Tariffs are the immediate concern. Trump campaigned on applying 60% tariffs on Chinese imports, and in November said he’d add 10% to existing taxes on such goods.

Xi earlier had addressed relations with Washington more directly than he did in the New Year’s address in a condolence message following the death of Jimmy Carter. The former U.S. president was an important figure for Beijing because he established diplomatic relations with Beijing on the first day of 1979 and hosted Deng Xiaoping the following month. China is ready to advance China-U. S. relations along the right track of sound, stable and sustainable development, Xinhua quoted Xi as saying.

Xi had also previously indicated a readiness to work with Trump in comments to President Biden in South America in November, though the Chinese leader also issued warnings defined as four red lines that include not undermining the Chinese Communist Party or holding China back.

Economic confidence has taken a big hit in China since the Covid pandemic, much of it centered on Xi’s resistance to addressing economic risks with the kind of central government stimulus Beijing pursued in late 2009 to counter the global financial crisis.

A Chinese Communist Party conclave in December pledged a return to the “moderately loose monetary policy" last pursued during the financial crisis more than a decade ago.
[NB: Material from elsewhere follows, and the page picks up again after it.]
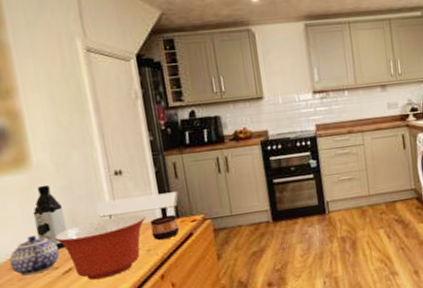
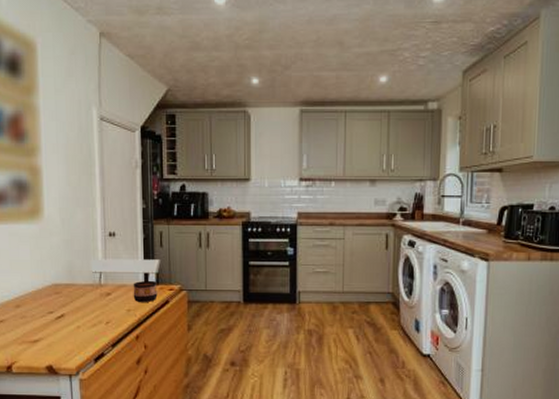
teapot: present [9,236,59,276] -> none [16,280,55,315]
water bottle: present [33,184,67,250] -> none [39,236,64,296]
mixing bowl: present [54,214,146,281] -> none [53,274,130,329]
But it hasn’t been accompanied by the spending that Beijing pursued back then—a period of much stronger growth and rising property values.

Xi is more focused on security and technological development, while reviving the property sector is low among his priorities, according to Andrew Collier, a senior fellow at Harvard Kennedy School.

Facing a weaker growth outlook, dragged by a struggling property sector and longer-term concerns like a shrinking population, Xi said Tuesday, “We have proactively responded to the impacts of the changing environment at home and abroad."

He predicted China’s gross domestic product output will exceed 130 trillion yuan for the first time in 2025, which Xinhua said would be worth more than $18.08 trillion. Earlier in the day, he had predicted China’s economy would post 5% growth for 2024.

The International Monetary Fund projects continued economic slowing in China, including 4.5% expansion in 2025.